Determination of Twin Fault Probabilities from the Diffraction Patterns of fcc Metals and Alloys

Abstract

Twin faults may be detected from diffraction patterns of fcc metals and alloys by two existing methods: (1) from the sine coefficients of a one‐dimensional Fourier series representing the peak, and (2) from the excess intensity between two peaks which are asymmetric in opposite directions, such as the 111 and 200. However, the contribution of twin faults to the particle size measured by Fourier analysis appears too large when the fault probabilities are determined by these methods.
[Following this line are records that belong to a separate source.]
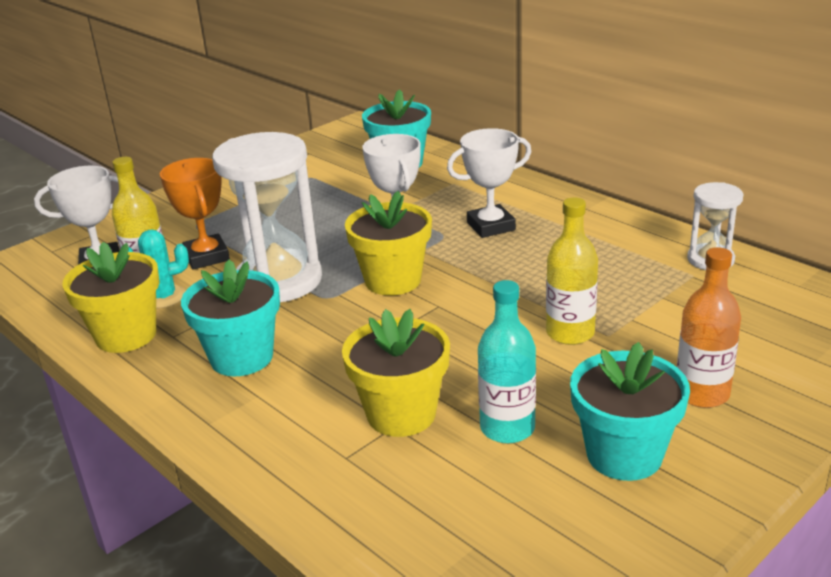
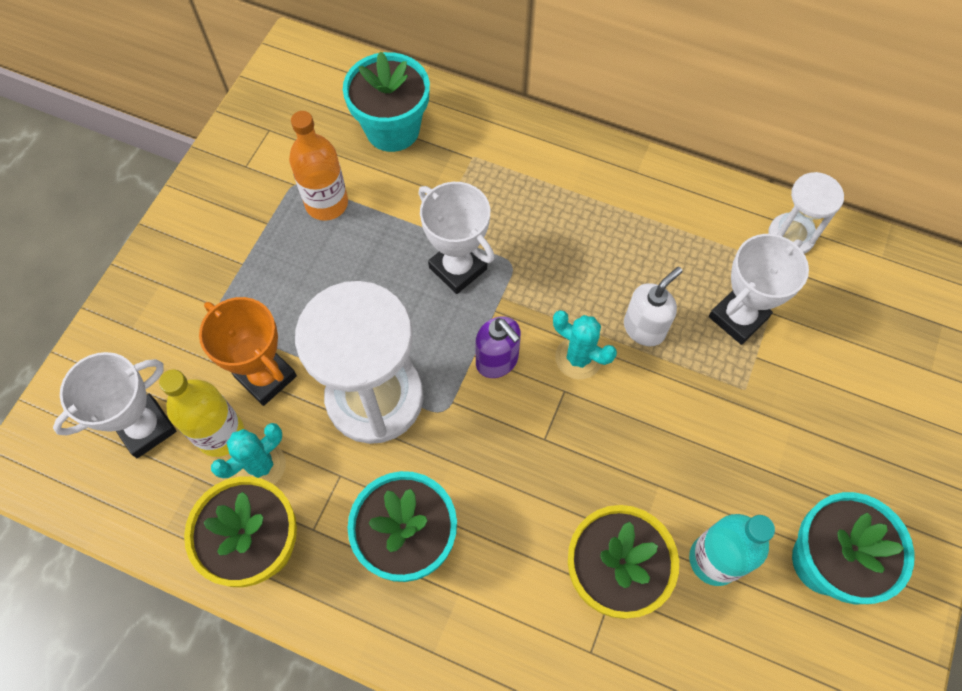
camera: 25 degrees left, 35 degrees up
(393, 280) = (497, 361): yellow flower pot -> purple soap dispenser
(464, 291) = (578, 358): none -> turquoise cactus
(491, 226) = (553, 232): white trophy -> white trophy (738, 317)
(535, 286) = (644, 328): none -> white soap dispenser
(570, 333) = (709, 397): yellow bottle -> none
(702, 393) = (857, 452): orange bottle -> orange bottle (326, 203)

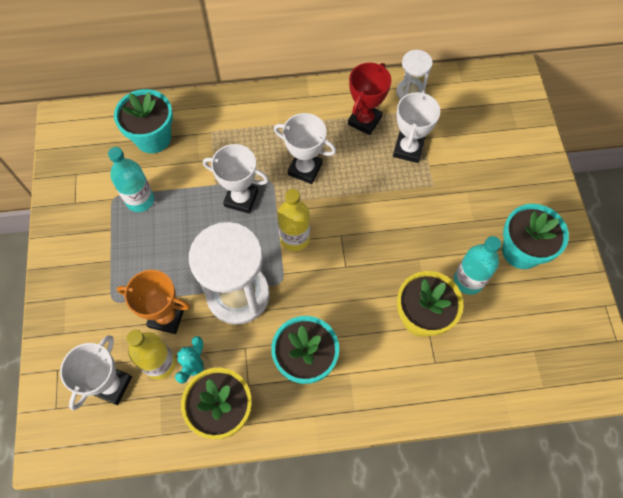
camera: 30 degrees left, 0 degrees up
(326, 203) = (140, 200): orange bottle -> turquoise bottle
(497, 361) = (295, 238): purple soap dispenser -> yellow bottle
(570, 271) = (305, 169): none -> white trophy
(578, 358) = (338, 213): turquoise cactus -> none
(644, 328) = (363, 180): white soap dispenser -> none
(697, 244) = (364, 121): none -> red trophy

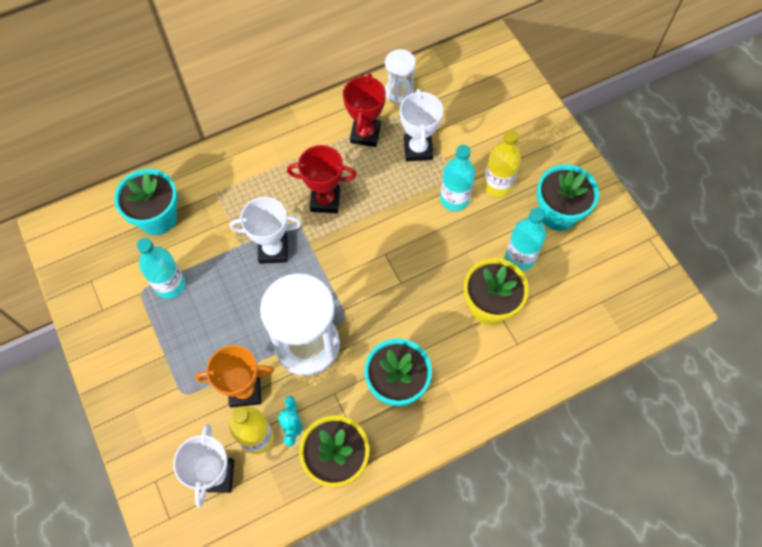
camera: 20 degrees left, 0 degrees up
(295, 238) = (341, 271): yellow bottle -> yellow bottle (497, 185)
(305, 169) = (325, 200): white trophy -> red trophy
(425, 206) = (454, 199): none -> turquoise bottle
A third technique has been developed based on the displacement of the center of gravity of a peak from the peak maximum, ΔC.G. The displacements for the 111 and 200 peaks are related to the twin fault probability β: $$\begin{array}{c}\Delta \mathrm{C.G.}{\mathrm{\hspace{0.17em}(}}^{\circ }{\text{2θ)}}_{111}\text{=+11β\hspace{0.17em}}\tan {\theta }_{111}\\ \Delta \mathrm{C.G.}{\mathrm{\hspace{0.17em}(}}^{\circ }{\text{2θ)}}_{200}\text{=−14.6β\hspace{0.17em}}\tan {\theta }_{200}.\end{array}$$ By using two peaks, such as the 111 and 200, the difficult choice of background and instrumental effects can be minimized. A comparison of the three techniques is presented. As a consequence of the new method, it is clear that the probability of deformation stacking faults (α) should be measured from the displacements of peak maxima from those of an annealed specimen; if the C.G. is used and twin faults are present, a large error is possible.